Hanna Wilberg and Jane Norton complained in two separate but similar complaints that three of RNZ’s stories about the Health Ministry’s advice on MIQ to the government were inaccurate and unbalanced because they misrepresented the nature of that advice.
The complainants said the stories inaccurately conveyed the message that the government had been sitting on its hands for three and a half months after being informed in November 2021 that MIQ was no longer justified for international returnees and that this delay had resulted in 40,000 Kiwis were unfairly subjected to MIQ.
Ms Wilberg said the public health advisory recommends a “carefully managed and phased transition away from MIQ.” This advice was accepted and planning began, but MIQ’s move was delayed due to new public health advice following the arrival in NZ of the Omicron variant. Despite this, Ms Wilberg said, the reporting continued to say the delay was contrary to public health advice.
In response, RNZ said the coverage followed the classic news cycle of a major story in which the Department of Health had initially refused to release its advice on MIQ, but then released it after appealing to the Ombudsman, the advice itself and then the delay. of the government in removing the MIQ requirements. RNZ relied somewhat on the lack of a further Public Health Risk Assessment to conclude that continuing the MIQ from November 2021 was not a proportionate response under the Public Health Response Act.
RNZ said the coverage was balanced and accurate, as the articles included comments from government and officials about the need for a managed transition away from MIQ and the further delay in Omicron’s arrival.
The Media Council applauds investigative journalism. However, the majority concluded that the three RNZ articles incorrectly summarized the Ministry of Health document. While it was accepted that RNZ operated from just one Ministry of Health memo, it was misleading to state, as the RNZ articles did, that that first memo now recommended that the MIQ be discontinued. In fact, the memo qualified MIQ’s move by saying it had to be a carefully managed and phased transition, among other qualifications. The Director General of Health’s recommendation was that MIQ “may” no longer be warranted. The government responses listed at the end of the first and second articles have not corrected this unfairness.

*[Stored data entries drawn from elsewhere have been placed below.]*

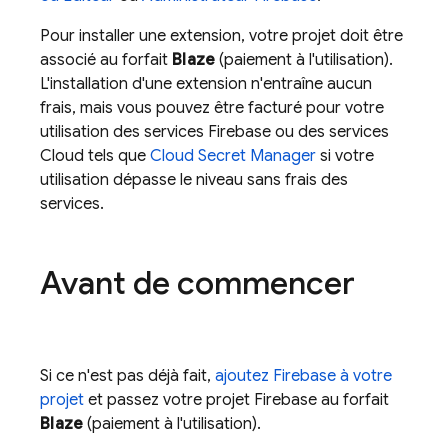
Pour installer une extension, votre projet doit être
associé au forfait
Blaze
(paiement à l'utilisation).
L'installation d'une extension n'entraîne aucun
frais, mais vous pouvez être facturé pour votre
utilisation des services Firebase ou des services
Cloud tels que
Cloud Secret Manager
si votre
utilisation dépasse le niveau sans frais des
services.
Avant de commencer
Si ce n'est pas déjà fait,
ajoutez Firebase à votre
projet
et passez votre projet Firebase au forfait
Blaze
(paiement à l'utilisation).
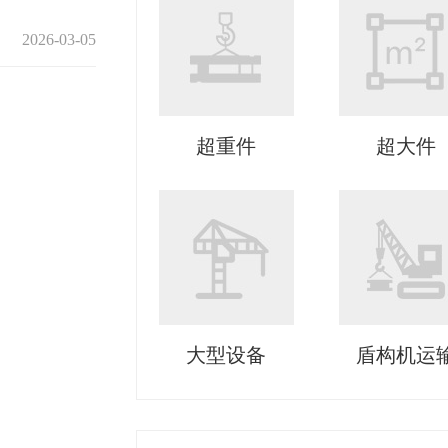
2026-03-05
超重件
超大件
大型设备
盾构机运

A majority of the board decided that all three stories violated Principle (1) accuracy, fairness and balance. Three members disagreed with the maintenance of the complaints about the first and second stories, on the grounds that those stories on a review were true and fair and that a response from the Department was published at the end of the article .
The full ruling and dissent of the NZ Media Council can be found on the website mediacouncil.org.nz.